Sure, it's only 8-megapixels, but that's still roughly the same as a 4K TV resolution so is plenty. Being able to bring farther away subjects to appear closer in the frame is really useful - and we probably used this optic more than any other for its enabling qualities.
Shots are well resolved, too. It's not the kind of higher-resolution rivalling that you'll find in the Huawei P40 Pro, but it's certainly not to be sniffed at.
Vivo does get overexcited by saying that 60x zoom is available, but this is all digital, so is effectively stretching the resolution beyond its means. Why manufacturers feel the need to do this we don't know. The 5x is great, a little digital zoom - maybe 10x - would be acceptable. But 60x? It's just not that useful.
2x portrait lens
This one we didn't use so much, what with distancing and barely seeing other people in the current climate. But the idea is solid: there's a 2x zoom used for either just zooming or for portraits - the latter being when the software-derived bokeh (background blur) kicks into play.

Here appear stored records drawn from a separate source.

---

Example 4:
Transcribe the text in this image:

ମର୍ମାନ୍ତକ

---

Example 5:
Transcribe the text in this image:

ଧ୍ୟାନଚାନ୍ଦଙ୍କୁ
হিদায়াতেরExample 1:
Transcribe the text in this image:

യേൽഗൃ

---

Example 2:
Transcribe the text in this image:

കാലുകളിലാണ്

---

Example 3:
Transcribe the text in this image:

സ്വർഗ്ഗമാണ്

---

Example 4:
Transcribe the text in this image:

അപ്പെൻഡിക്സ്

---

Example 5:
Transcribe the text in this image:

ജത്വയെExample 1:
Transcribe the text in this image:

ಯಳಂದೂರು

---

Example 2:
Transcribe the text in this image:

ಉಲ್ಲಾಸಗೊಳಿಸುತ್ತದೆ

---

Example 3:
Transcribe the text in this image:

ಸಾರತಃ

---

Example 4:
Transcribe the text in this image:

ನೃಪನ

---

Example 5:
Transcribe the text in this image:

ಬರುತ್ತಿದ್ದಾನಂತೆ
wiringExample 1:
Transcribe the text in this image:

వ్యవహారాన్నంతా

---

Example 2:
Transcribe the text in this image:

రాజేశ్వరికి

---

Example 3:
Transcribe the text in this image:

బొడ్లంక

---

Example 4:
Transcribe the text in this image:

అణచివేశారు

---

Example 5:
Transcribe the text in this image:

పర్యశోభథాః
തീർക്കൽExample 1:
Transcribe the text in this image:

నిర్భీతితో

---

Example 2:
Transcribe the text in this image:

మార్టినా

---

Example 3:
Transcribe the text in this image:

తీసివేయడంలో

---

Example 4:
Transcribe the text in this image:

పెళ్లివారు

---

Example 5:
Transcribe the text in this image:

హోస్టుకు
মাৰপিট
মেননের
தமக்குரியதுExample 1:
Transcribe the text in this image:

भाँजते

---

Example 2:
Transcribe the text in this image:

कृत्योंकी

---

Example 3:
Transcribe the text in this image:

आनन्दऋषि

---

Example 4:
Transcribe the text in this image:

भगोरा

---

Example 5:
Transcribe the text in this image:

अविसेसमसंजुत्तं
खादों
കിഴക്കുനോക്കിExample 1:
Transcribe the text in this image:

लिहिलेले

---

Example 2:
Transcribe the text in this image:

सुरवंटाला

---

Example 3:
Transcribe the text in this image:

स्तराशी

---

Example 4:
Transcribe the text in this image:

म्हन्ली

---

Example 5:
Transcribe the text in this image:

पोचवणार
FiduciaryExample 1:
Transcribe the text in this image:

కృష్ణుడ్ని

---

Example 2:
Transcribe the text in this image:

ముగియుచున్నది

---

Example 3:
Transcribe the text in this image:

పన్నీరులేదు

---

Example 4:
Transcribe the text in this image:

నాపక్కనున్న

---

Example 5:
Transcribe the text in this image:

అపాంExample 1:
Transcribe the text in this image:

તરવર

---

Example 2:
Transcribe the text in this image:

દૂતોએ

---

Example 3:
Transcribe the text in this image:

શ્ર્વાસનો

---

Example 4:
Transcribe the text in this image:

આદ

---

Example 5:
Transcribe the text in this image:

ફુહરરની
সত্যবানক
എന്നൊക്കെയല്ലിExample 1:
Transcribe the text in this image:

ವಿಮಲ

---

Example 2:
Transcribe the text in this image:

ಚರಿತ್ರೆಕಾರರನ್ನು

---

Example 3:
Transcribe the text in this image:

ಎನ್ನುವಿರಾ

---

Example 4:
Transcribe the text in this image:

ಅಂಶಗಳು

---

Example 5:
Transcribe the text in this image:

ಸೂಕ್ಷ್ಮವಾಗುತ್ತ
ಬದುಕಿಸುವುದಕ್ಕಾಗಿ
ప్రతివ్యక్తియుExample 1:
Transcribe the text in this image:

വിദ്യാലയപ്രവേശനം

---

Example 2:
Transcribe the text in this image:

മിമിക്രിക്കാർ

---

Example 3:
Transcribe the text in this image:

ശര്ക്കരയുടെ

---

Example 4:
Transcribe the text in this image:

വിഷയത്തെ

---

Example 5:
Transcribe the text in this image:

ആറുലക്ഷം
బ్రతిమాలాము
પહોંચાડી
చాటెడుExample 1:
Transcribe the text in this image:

You can actually select between the additional lens functionality - Super Wide-angle, Bokeh, Super macro (as they're named) - from within the main camera app, which will kick the use case scenario into action automatically. It's a nice way to quick-access a camera feature, as it'll reset any other options, from AI to zoom, and put you straight into that preset.
That's a whole lot of cameras and a whole lot of tech. There's still room for improvement - higher quality sensors for the zoom optics, for example - but as a first, the Vivo X50 Pro delivers on its pro promise by offering a good variety.
It's the gimbal stabilisation that's the star of the show though. It's somewhat perplexing, therefore, that the Pro Plus (i.e. the model above this one, which won't launch in Europe we're lead to believe) doesn't feature the gimbal feature at all.
As a first push into wider markets, we think the Vivo X50 Pro is a revelation. It's more accomplished than many competitors have been at that same stage, delivers a first-of-its-kind gimbal stabilisation system, and a decent overall camera setup.
At the time of writing, however, we don't have a firm assessment on pricing information. Plus the yo-yo experience we've had with permissions/notifications, and some jaggies when scaling content (such as in-game - which seems odd given how capable the screen is otherwise), hold the X50 Pro back a peg or two.
All in all, however, the X50 Pro earns its pro namesake - and that despite not using top-tier Qualcomm hardware, as seems to be an increasing norm - by delivering strong on design, finish, and feature set.
We suspect you might be seeing Vivo a lot more in the future - and not just on the front of footie players' shirts come 2022 (Vivo is the official FIFA World Cup sponsor, which, as an aside, should give you some understanding of just how serious this company's financial clout is) - as its concept phones of recent past become a future reality.
It's quite hard to compare the Vivo to anything else directly as we don't yet know the price. But if you're looking for a curved screen device, with a decent main camera, but want better software assurance, then the Moto Edge - which has the same processing power as the X50 Pro - is a good shout.